问题
Possible Duplicate:
What will happen when I call a member function on a NULL object pointer?
#include <iostream>
#include <string>
using namespace std;
class myClass{
private:
int *x, *y, *z;
public:
myClass();
~myClass();
void display();
void math(int,int,int);
};
void myClass::math(int x,int y,int z){
this->x = new int;
this->y = new int;
this->z = new int;
*this->x = x;
*this->y = y;
*this->z = z;
cout << "result: " << (x*y)+z << endl;
}
myClass::~myClass(){
delete x;
delete y;
delete z;
}
void myClass::display(){
cout << x << y << z << endl;
}
myClass::myClass(){
x=0;
y=0;
z=0;
}
int main()
{
myClass myclass;
myClass *myptr;
myptr = new myClass();
myclass.math(1,1,1);
myptr->math(1,1,1);
delete myptr;
myptr->math(1,1,1); **//why does this still print?**
int t;
cin >> t;
}
:::OUTPUT:::
result: 2
result: 2
result: 2
I am just messing around in C++ trying to learn more. I wanted to see what exactly the delete operator does. Why is it that I still get a third output of "result: 2" after deleting the object?
回答1:
The object memory probably was not overwritten by something else yet. Do not do such things, it is undefined behavior
回答2:
that's Undefined behaviour. May demons fly out of your nose.
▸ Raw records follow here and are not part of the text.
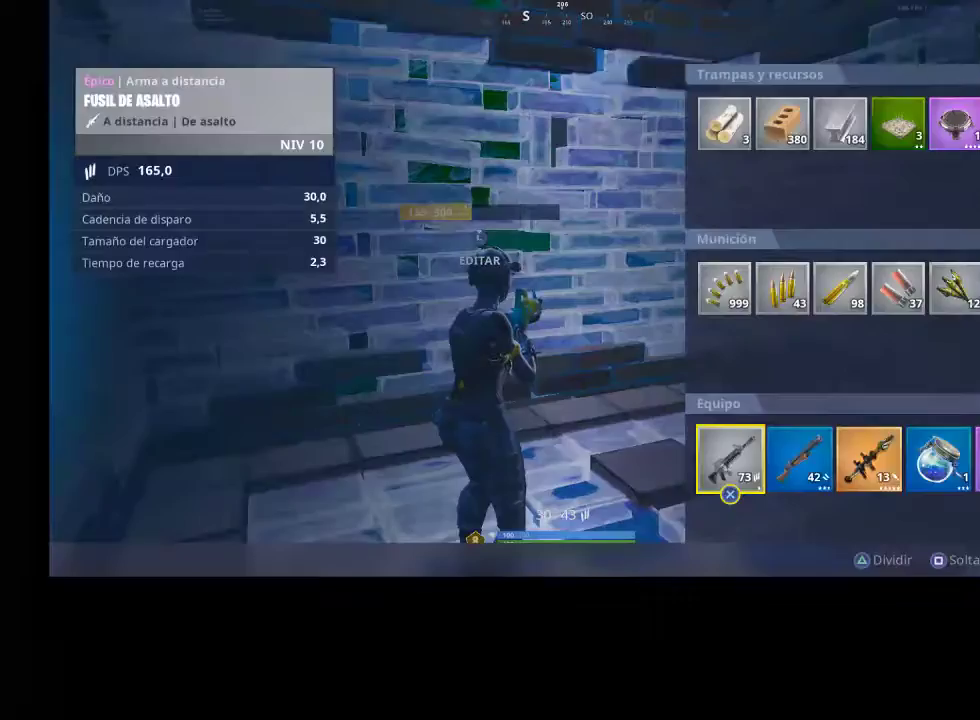
{"buttons": [], "left_stick": "center", "right_stick": "center", "events": [[267, "CIRCLE", "down"], [333, "CIRCLE", "up"]]}
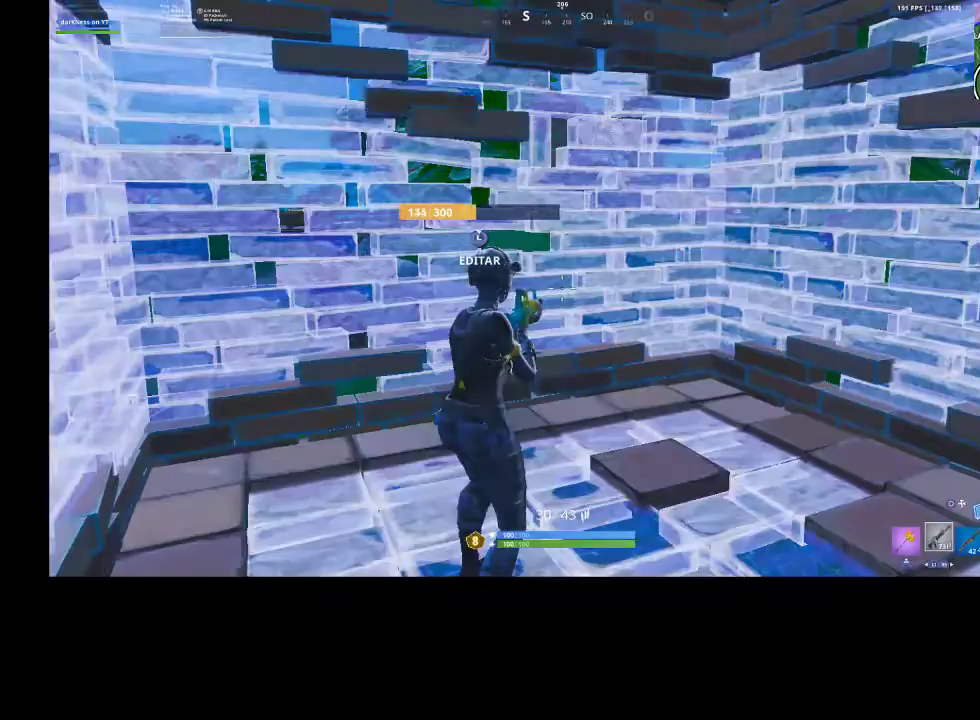
{"buttons": [], "left_stick": "center", "right_stick": "center", "events": [[133, "right_stick", "up-left"], [267, "right_stick", "center"]]}
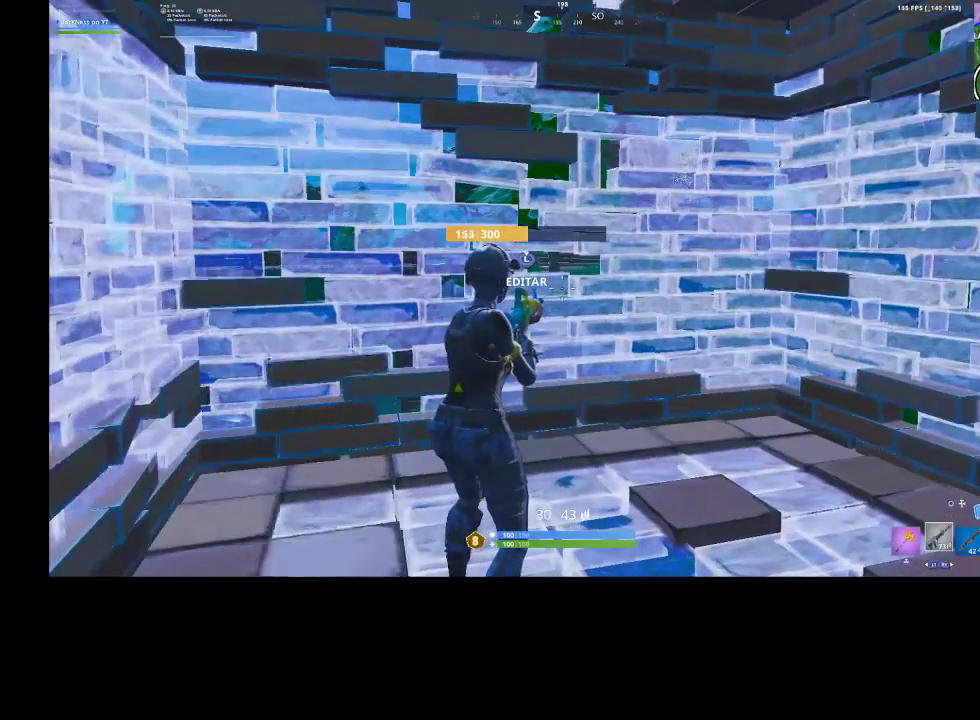
{"buttons": [], "left_stick": "center", "right_stick": "center", "events": []}
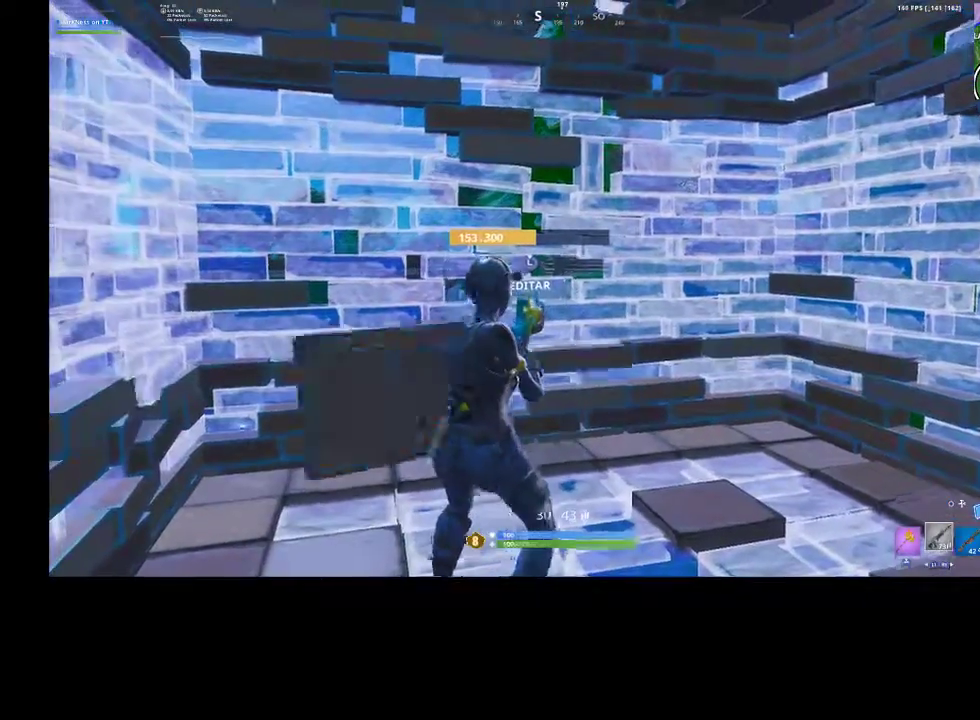
{"buttons": [], "left_stick": "center", "right_stick": "down-right", "events": [[367, "right_stick", "right"], [500, "right_stick", "down-right"]]}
There is another facet to that. When an object is delete
d it won't be removed from memory until its overwritten by other objects that may be created after that. So even if its marked to be recycled, the data(pointed to by the pointer) could be still as it was at the time of deallocation. But there is no guarantee that it will not be used. Which is why its undefined behaviour.